Last week, BMW became the latest automaker to enter a licensing deal, agreeing to pay a per-car fee to gain access to a “pool” of patents related to wireless industry standards from companies.
Figuring out the proper royalty rates for use of industry standard technology has led to global fights among technology companies, the most prominent being Apple and Qualcomm’s three-continent combat over what patent fees Qualcomm collects from each iPhone.
Automakers “look at the fights right now, and they understand that a lot of it has to deal with the pricing and expectations,” said Alfalahi, who was Ericsson’s top intellectual property counsel.
Another way carmakers are cutting costs is by using non-patented technology.
Open Invention Network, which buys and cross licenses patents related to the open source Linux operating system, has signed up companies such as General Motors Co and Daimler, giving them free access so they can then build their own individual applications for on-board systems to monitor traffic patterns, help cars avoid crashes or perform other functions akin to a computer or smartphone.
Keith Bergelt, the network’s CEO, said the battle between Apple and phones that used Google’s Android operating system “created a culture that brought out the worst in many companies”.
The automotive industry hasn’t been completely immune to litigation. When it comes to self-driving vehicles, it’s still somewhat of a “Wild West,” with companies all over the country doing research and hoping to come up with the next big thing. That’s already spawned a nasty fight, with Alphabet’s Waymo claiming Uber Technologies Inc stole trade secrets for the laser-based sensors known as Lidar.
A big chunk of the lawsuits against tech companies were an outgrowth of the dotcom bust, during which sharks picked up patents from bankrupt internet companies and then demanded royalties from companies that were still in business.
Companies like Delphi Automotive have expressed concern that the same thing may happen to companies that don’t succeed in the autonomous car market, said Bruce Rubinger, founder of Global Prior Art, which conducts research on the validity of patents. The automakers and suppliers have been investing in technology companies, so they will own rights to some of the research no matter what happens with the company, Rubinger said.
The relatively slow pace of change in the auto industry can help it avoidsome legal problems. In the technology industry, new products are introduced every 18 months, but it can take four years or more for a new feature to go from the design stage to the showroom floor.
“Car manufacturing is different from that perspective – it’s not like smartphones where you can just outsource it,” said Shawn Ambwani, co-founder of Unified Patents. “There are very few players who get into the market. Market share doesn’t change dramatically every five years.”

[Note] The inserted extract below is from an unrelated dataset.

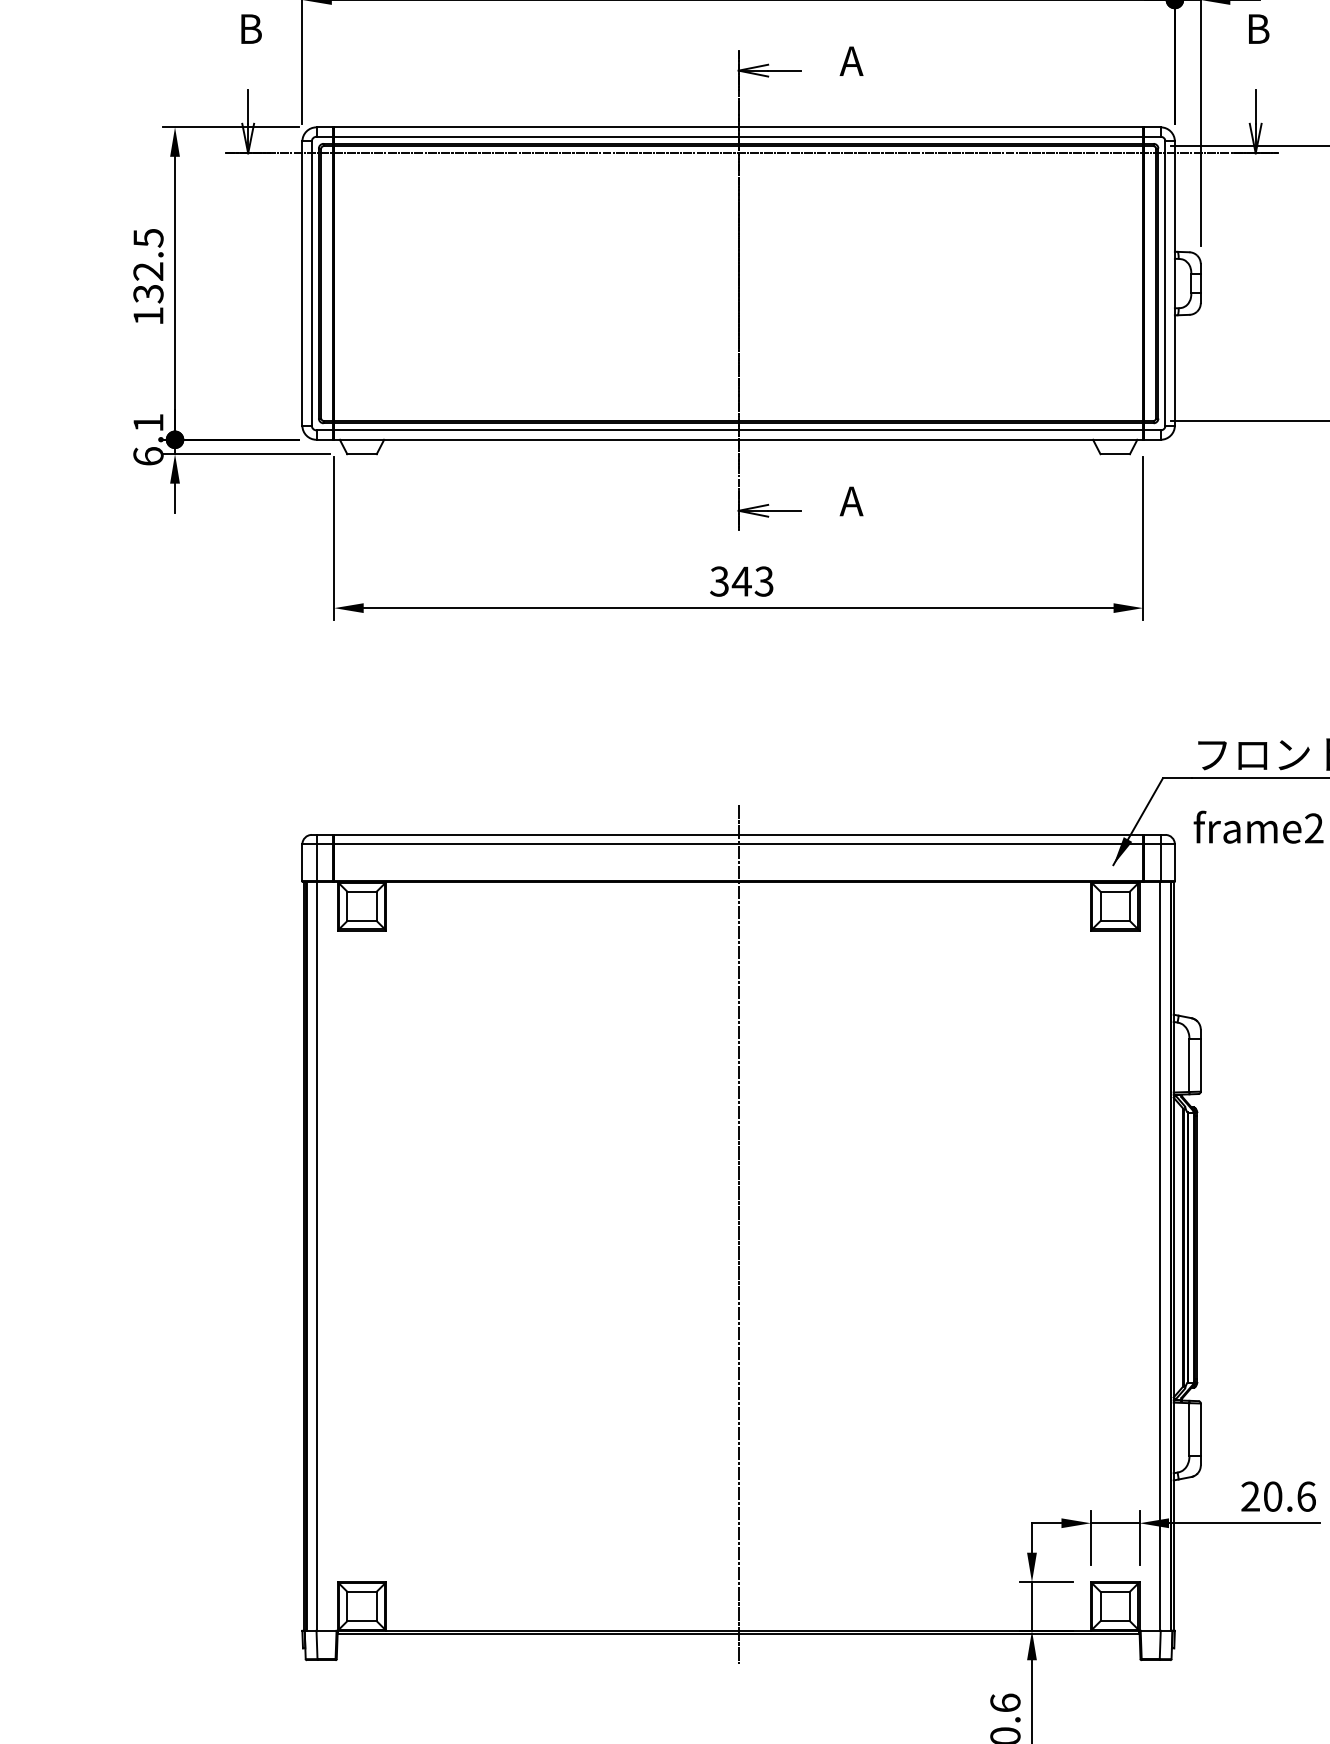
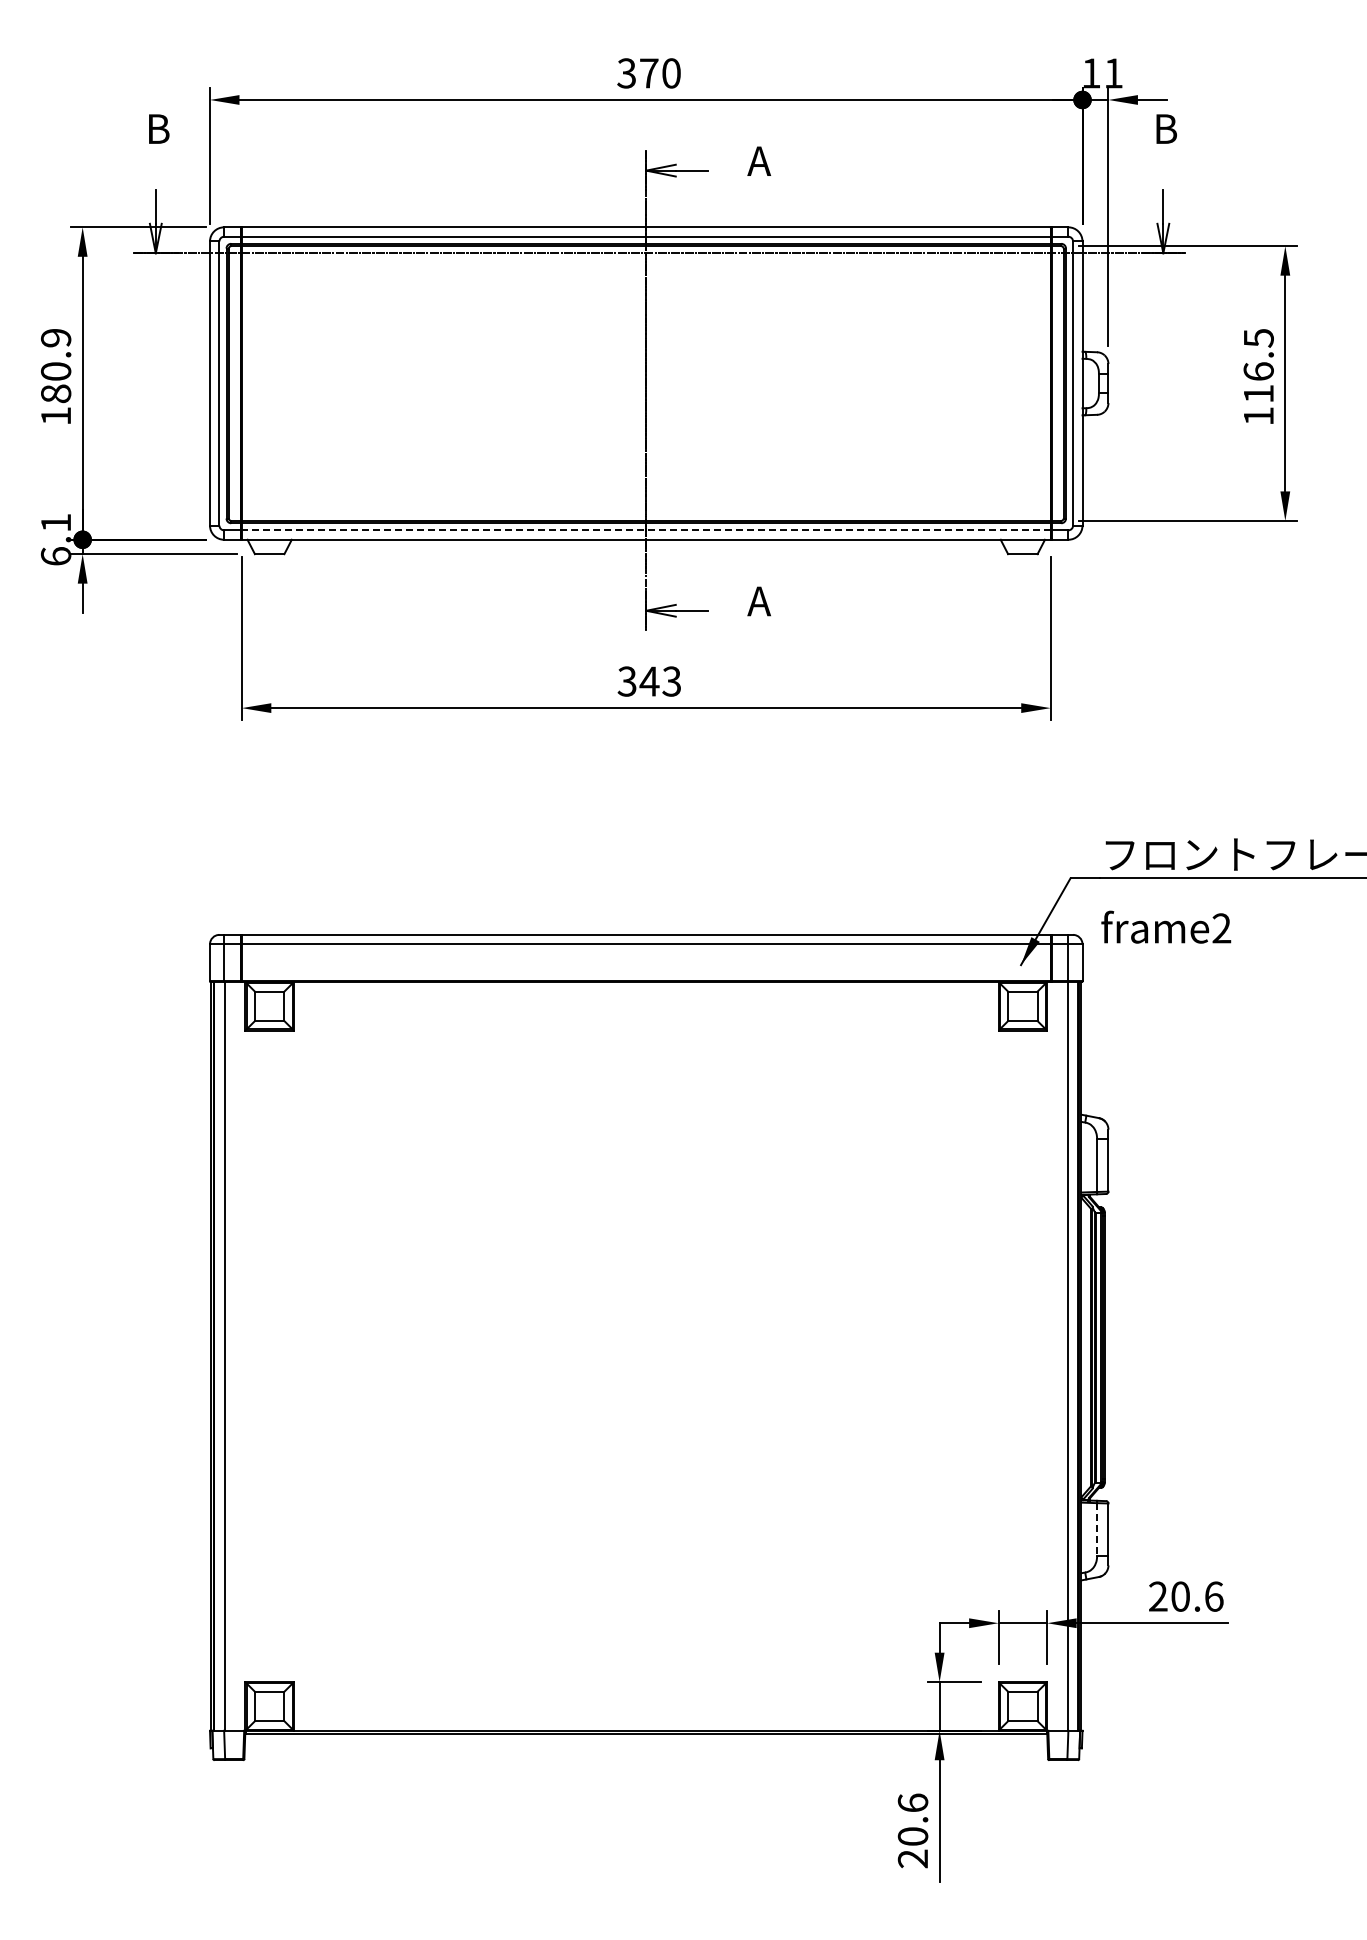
text: (147, 266) -> (55, 366), 132.5 -> 180.9
line: (737, 430) -> (645, 530), solid -> dashed
line: (738, 1234) -> (646, 1334), removed
line: (1189, 1429) -> (1097, 1529), solid -> dashed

And the auto industry will be able to draw on the legacy of the technology industry’s patent cases. Court rulings make it easier to invalidate patents and lower the amount of damages that can be awarded. Legislation also created a new procedure at the US patent office that’s been embraced by Silicon Valley for its reputation as a “death squad” for patents.
So far there have been few lawsuits over the new cars, though Ford’s Coughlin said they will come because “everybody wants to protect their investments." Still, he said, he’s not expecting a lot of patent litigation “unless somebody is acting unreasonably.”